Title
AWS re:Invent 2023 - Practice like you play: How Amazon scales resilience to new heights (ARC316)
Summary
- Downtime costs industries an average of $300,000 per hour, with 46% of companies unable to serve customers during downtime.
- Amazon Prime Video streams sports events, including Thursday Night Football, and has seen a 26% increase in audience, equating to over 12 million viewers.
- Prime Video applies lessons from sports team preparations to engineering team preparations for peak workloads, creating a resilience playbook.
- Olga Hall, Director of Availability and Resilience Engineering at Prime Video Sports, and Lauren Don, Chief Technologist at AWS, discuss building a winning mindset and training teams for resilience.
- Prime Video's approach includes a global strategy with local execution, predictive customer behavior analysis, and preparation for unpredictable events.
- The session covers operational readiness scores, automated load testing, chaos engineering, and the importance of observability and reporting.
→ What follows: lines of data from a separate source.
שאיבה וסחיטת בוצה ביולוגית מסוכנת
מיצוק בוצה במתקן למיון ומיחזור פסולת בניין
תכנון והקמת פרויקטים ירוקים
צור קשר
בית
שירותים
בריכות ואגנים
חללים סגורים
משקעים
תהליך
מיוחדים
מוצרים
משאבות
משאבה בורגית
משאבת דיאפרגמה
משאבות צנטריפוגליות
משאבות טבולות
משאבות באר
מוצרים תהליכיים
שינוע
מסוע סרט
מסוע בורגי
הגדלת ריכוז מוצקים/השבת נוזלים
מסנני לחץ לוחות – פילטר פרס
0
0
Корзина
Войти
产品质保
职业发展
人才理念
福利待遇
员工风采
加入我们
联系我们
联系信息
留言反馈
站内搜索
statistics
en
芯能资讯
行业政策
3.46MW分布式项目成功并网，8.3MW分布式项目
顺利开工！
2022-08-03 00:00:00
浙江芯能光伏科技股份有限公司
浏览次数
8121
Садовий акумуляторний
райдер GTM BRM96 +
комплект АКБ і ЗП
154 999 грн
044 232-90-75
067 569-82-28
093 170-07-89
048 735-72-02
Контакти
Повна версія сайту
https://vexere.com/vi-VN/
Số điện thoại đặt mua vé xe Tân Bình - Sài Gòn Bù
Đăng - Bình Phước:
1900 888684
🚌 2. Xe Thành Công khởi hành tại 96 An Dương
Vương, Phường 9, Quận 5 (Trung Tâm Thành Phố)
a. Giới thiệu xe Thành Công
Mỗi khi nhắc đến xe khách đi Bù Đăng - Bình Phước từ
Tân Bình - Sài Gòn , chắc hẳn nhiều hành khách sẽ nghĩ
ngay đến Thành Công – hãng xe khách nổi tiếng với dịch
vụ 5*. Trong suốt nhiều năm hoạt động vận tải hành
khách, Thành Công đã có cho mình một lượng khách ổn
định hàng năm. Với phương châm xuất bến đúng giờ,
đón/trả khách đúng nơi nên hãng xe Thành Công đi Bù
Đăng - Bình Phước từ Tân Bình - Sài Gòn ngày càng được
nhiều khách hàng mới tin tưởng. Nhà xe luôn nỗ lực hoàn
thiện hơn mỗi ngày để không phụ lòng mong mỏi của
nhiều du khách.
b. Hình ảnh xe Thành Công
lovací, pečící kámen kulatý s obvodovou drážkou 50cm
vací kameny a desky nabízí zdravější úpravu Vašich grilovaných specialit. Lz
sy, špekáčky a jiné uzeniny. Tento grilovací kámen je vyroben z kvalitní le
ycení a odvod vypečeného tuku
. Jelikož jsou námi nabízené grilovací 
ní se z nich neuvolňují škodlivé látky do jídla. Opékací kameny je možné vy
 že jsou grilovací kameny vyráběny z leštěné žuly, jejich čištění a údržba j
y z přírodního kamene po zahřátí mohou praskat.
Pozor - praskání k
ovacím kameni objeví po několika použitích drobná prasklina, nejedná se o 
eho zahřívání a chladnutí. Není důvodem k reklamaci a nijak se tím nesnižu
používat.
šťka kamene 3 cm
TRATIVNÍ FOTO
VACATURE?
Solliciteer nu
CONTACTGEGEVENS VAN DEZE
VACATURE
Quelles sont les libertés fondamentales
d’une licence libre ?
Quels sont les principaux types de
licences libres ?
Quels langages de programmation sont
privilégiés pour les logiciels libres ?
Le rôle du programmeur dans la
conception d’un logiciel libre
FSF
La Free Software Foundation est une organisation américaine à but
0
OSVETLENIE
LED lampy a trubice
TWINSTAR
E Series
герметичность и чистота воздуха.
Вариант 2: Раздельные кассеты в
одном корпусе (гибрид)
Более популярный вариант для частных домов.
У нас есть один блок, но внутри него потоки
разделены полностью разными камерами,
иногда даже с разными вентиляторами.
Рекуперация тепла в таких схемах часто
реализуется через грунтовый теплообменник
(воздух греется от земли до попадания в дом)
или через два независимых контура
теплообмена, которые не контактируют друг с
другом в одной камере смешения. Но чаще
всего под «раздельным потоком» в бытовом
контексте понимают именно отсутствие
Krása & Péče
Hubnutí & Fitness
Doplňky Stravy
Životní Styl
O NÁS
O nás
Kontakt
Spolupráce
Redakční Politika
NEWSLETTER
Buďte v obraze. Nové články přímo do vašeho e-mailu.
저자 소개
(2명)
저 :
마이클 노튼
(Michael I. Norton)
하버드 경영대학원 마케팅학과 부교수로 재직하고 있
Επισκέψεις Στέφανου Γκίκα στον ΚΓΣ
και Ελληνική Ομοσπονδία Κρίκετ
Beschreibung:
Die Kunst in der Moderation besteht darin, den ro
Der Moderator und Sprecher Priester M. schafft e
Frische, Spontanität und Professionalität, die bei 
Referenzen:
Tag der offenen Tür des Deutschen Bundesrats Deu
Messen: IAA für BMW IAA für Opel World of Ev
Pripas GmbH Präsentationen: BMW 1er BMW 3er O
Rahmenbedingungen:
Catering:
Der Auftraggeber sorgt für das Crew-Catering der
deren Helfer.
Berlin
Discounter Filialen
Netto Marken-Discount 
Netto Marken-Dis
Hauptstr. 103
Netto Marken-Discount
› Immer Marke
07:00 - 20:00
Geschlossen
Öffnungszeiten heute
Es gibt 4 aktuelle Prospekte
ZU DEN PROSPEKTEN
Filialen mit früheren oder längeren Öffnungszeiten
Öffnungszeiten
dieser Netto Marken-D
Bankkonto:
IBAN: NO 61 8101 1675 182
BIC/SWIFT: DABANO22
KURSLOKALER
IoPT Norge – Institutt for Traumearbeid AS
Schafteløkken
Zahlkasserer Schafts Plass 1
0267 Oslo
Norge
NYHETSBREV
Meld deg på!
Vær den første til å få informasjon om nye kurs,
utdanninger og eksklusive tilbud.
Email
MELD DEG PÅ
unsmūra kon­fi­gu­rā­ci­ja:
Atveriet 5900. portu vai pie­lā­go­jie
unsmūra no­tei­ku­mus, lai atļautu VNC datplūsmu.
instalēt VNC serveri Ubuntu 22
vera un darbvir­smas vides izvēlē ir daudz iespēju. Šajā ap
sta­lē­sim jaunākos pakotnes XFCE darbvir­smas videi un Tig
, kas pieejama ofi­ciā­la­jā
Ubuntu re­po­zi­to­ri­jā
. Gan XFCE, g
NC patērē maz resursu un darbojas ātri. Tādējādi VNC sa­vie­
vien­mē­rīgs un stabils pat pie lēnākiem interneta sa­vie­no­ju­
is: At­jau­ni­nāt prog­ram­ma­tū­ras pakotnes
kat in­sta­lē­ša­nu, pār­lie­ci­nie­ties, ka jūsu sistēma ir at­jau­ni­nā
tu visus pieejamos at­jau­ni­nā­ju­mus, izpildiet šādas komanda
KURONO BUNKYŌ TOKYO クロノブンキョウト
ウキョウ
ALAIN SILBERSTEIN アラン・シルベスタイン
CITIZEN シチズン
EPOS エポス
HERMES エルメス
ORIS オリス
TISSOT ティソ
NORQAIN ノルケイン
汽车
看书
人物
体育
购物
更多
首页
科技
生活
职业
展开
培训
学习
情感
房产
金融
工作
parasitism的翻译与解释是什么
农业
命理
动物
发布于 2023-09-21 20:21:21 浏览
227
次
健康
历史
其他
- Prime Video's resilience portal, game day simulations, and correction of error processes are highlighted as key tools for maintaining service availability.
- The talk concludes with the importance of practicing like you play, creating muscle memory, and being prepared for both predictable and unpredictable scenarios.
Insights
- The cost of downtime is significant across industries, emphasizing the need for resilience and reliability in services.
- Prime Video's success in streaming sports events at scale is attributed to their resilience playbook, which includes preparation strategies similar to those used by sports teams.
- The concept of "Think global, act local" is crucial for distributed teams working on global events, ensuring alignment on goals and independent execution.
- Prime Video's operational readiness score is a structured approach to measure and improve service availability, focusing on deployment safety, code coverage, operational readiness completion and review, and correction of error actions.
- Automated load testing, known as "game days," is conducted regularly to ensure system readiness and identify issues at scale.
- Chaos engineering is integrated into Prime Video's resilience strategy, including both low and high-risk experiments to test system behavior under various fault conditions.
- Observability tools, such as service graphs and real-time availability dashboards, are essential for monitoring service health and responding to incidents.
- The importance of creating a culture of proactive reliability through continuous training, experimentation, and analysis is emphasized, drawing parallels to sports teams' practice routines.
- The session encourages attendees to develop their own resilience playbooks tailored to their teams and industries, using insights from Prime Video's approach to resilience and chaos engineering.